## BLOC DE TEXTE
============

Les ventes de médicaments ont chuté de 18% en janvier (70% pour ceux sur ordonnance), selon l'interprofession. «Jusqu'à l'an dernier, il y avait un accord entre le gouvernement et les laboratoires pour une modération des prix», rappelle auprès de l'AFP Ruben Sajem, directeur du centre des pharmaciens professionnels argentins. Cet accord a été abandonné, comme dans d'autres secteurs (alimentation, carburants), par le gouvernement ultralibéral du président Javier Milei dans son élan dérégulateur.
Le tout alimente à court terme – avant un assainissement, promet le gouvernement – une inflation qui s'était déjà établie à 211% en 2023. Les prix ont ainsi bondi de 20% en janvier, contribuant à dévorer un peu plus le pouvoir d'achat après une dévaluation de plus de 50% du peso à la mi-décembre.
La chute statistique des ventes de médicaments ne dit pas les choix dramatiques qui s'opèrent en coulisses et les risques personnels, notamment pour les maladies chroniques, relève Ruben Sajem.

============

## ENTRÉES RÉPERTORIÉES

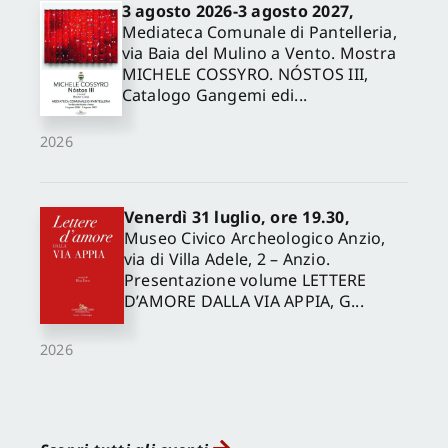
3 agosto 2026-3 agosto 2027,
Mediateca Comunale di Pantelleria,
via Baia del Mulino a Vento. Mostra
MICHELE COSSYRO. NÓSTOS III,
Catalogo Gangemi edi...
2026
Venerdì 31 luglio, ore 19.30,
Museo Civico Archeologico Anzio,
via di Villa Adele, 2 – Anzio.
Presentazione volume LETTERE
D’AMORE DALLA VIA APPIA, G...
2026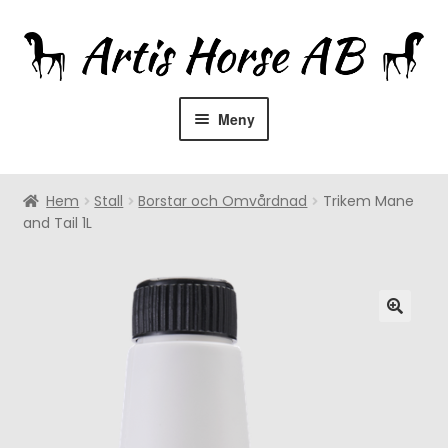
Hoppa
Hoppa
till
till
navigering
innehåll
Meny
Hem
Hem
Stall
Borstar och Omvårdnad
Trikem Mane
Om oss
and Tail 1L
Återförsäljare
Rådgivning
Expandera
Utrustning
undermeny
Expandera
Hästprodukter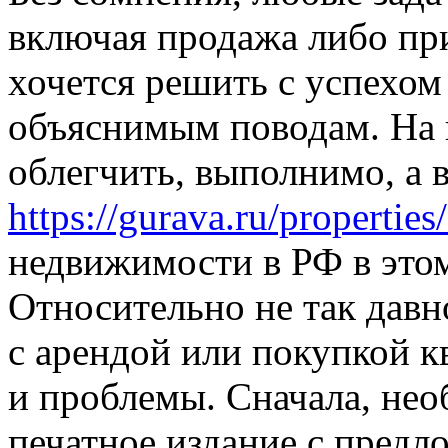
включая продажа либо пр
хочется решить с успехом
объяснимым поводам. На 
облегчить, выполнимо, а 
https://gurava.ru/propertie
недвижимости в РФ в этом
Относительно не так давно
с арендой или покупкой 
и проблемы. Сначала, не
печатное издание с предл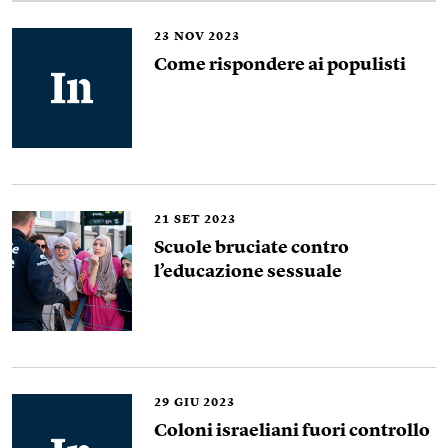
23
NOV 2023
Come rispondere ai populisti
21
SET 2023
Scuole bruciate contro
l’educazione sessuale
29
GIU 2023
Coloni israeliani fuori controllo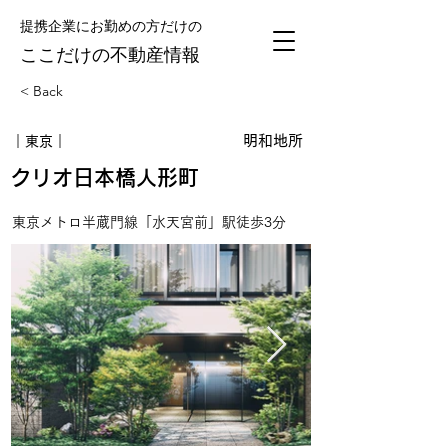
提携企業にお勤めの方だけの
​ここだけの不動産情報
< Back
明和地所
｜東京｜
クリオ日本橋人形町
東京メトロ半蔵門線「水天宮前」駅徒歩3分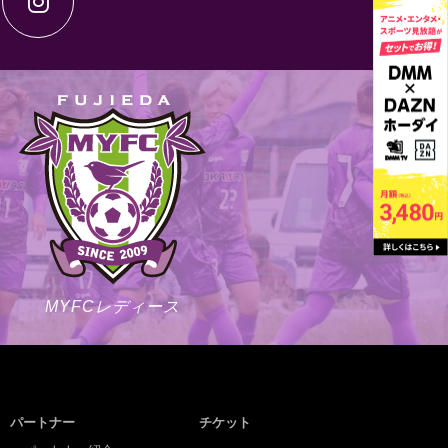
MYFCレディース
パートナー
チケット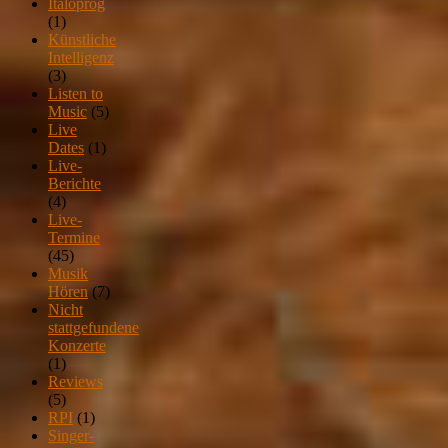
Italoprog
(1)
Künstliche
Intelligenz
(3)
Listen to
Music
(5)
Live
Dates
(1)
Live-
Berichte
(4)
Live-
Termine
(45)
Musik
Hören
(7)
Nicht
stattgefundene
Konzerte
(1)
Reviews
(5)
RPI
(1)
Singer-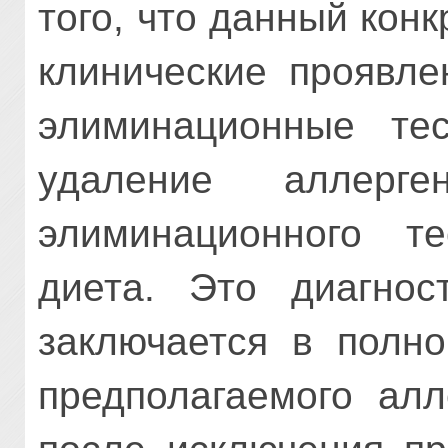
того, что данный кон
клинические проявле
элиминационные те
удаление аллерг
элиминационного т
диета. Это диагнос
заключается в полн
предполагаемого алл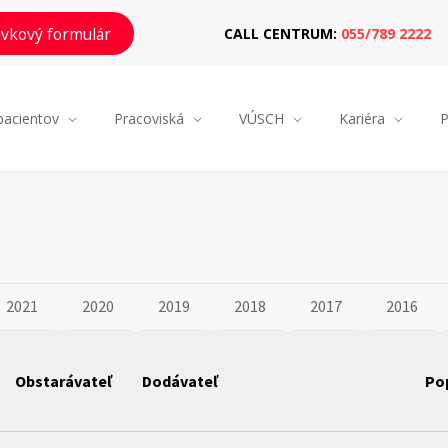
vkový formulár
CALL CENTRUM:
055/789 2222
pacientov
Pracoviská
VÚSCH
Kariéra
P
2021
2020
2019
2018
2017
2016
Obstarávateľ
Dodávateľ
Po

============

## ACTIVITÉ
Dans le texte sur les ventes de médicaments en Argentine, à quel niveau l'inflation s'était-elle établie en 2023 ?

## RÉPONSE
À 211 %.